While adherence to the act is welcome, the new government of Egypt has been challenging sales wildly over the past 18 months, allegedly even claiming the entire Egyptian section of one antiquities sale. This has resulted in legally sellable objects being left to languish on shelves for fear of seizure.

Despite these strictures, however, the Islamic art market continues to grow. At Sotheby’s and Christie’s, sale totals and sell-through rates were higher in the April sales this year than in either the April or October sales last year. At Sotheby’s, 12 lots sold for more than £100,000 (with fees), while Christie’s sold seven for more than £100,000 (with fees). Almost a third of these 19 objects was bought by institutions.

And more exceptional items still turn up. On 20 October, Christie’s offered a previously unrecorded leaf of the great Indian Hamzanama manuscript (1564). Estimated at a conservative £200,000-£300,000, the page sold for £821,000 to an anonymous buyer. The illustration shows Amir Hamza (the Prophet Muhammad’s uncle) hanging from the legs of the phoenix-like Rukh bird, and was the highlight of Islamic Art Week (14-25 October).

Given the focus on provenance, single-owner collections, which tend to be well documented, are popular with auction houses. On 19 October, Sotheby’s offered the Khosrovani-Diba collection of 35 mostly Indian miniatures, which included a Mughal painting of a royal horse attended by three grooms (around 1570-80) that sold for £257,000 with fees (est £200,000-£300,000). This work is known to have been in the imperial libraries of three Mughal emperors. Sotheby’s main sale also included 50 lots from the manuscript collection of the late Jafar Ghazi. Parts of this collection have been selling successfully at Christie’s salesrooms since 2008. The two single-owner collections soared with 88% and 80% sell-through rates, and produced the second-highest price of the week, £473,000 for a beautiful 15th century Persian manuscript from the Jafar Ghazi collection, which sold to a private European buyer.

Recent upheavals in Turkey failed to dampen the market where a fifth of the week’s 25 lots fetching over £100,000 (with fees), were of Turkish origin. In April this year a European oil painting of Sultan Osman, sold at Sotheby’s to the Turkish government for £430,000 (£521,000 with fees) for display at the Topkapi Palace in Istanbul. This month, Sotheby’s offered a similar European painting of Bayazid I (around 1580), which sold for £185,000 to "an institution".
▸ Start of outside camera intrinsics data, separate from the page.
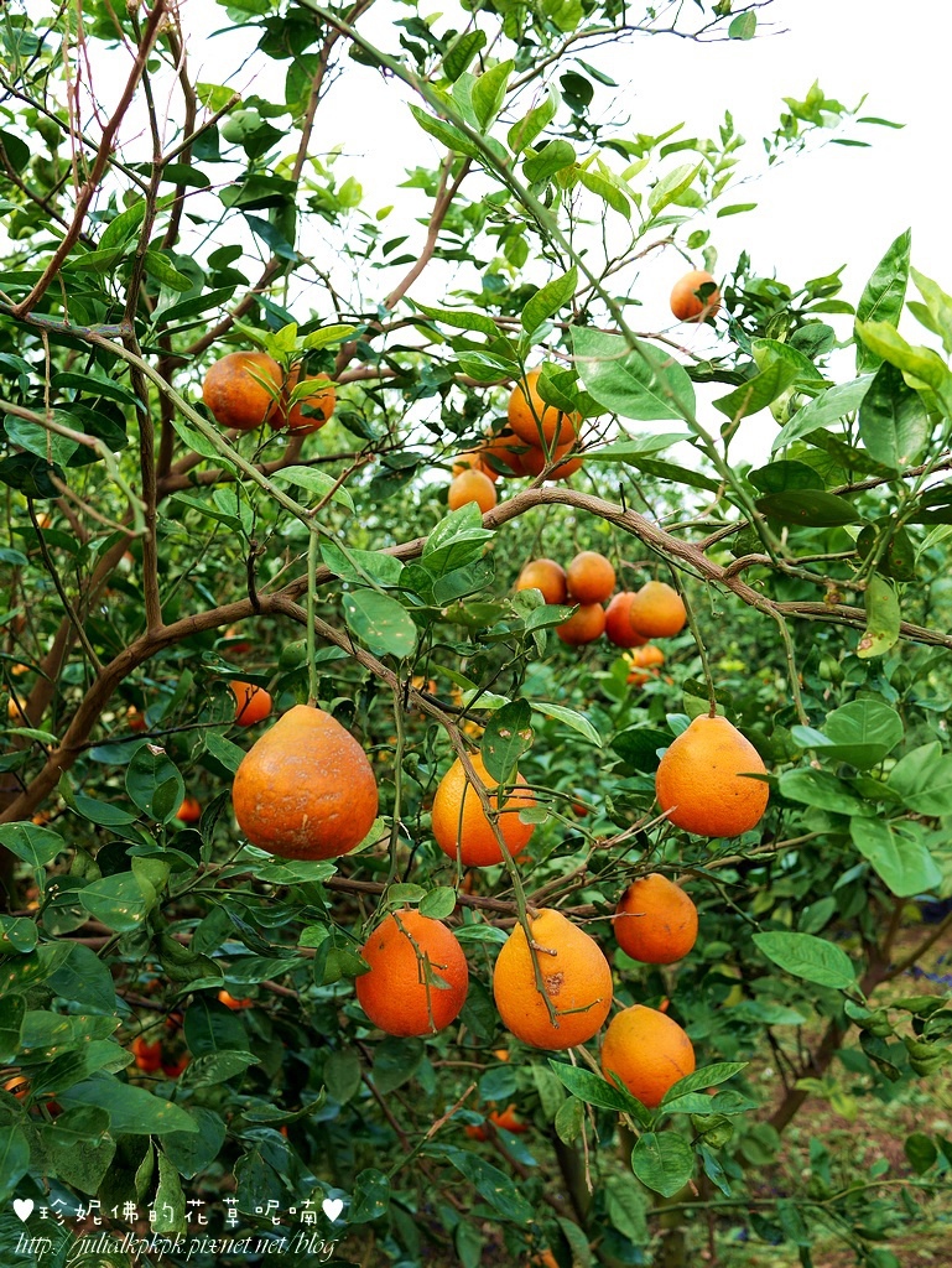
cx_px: 476
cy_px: 634
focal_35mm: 40
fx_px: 1466
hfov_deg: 36.0
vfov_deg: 46.8
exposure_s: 1/400
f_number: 3.5
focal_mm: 20
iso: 200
Brexit also had no discernible effect, even though a couple of owners had removed items citing uncertainty over VAT and future import and export regulations, according to Romain Pingannaud of Christie’s South Kensington’s Islamic department. Most, however, continued to consign, believing that the lower value pound and the perception of art as a quiet but stable investment will encourage buyers. Pingannaud also points out that, although the weaker pound can make a difference to some buyers, most serious players in the art market have too diverse an asset base to worry much about Brexit. But Christie’s very recent introduction of smaller, less glitzy, catalogues may have had a negative impact. Where Sotheby’s have remained fairly consistent, Christie’s King Street’s sold totals and sell-through rates failed to increase this October for the first time in two years.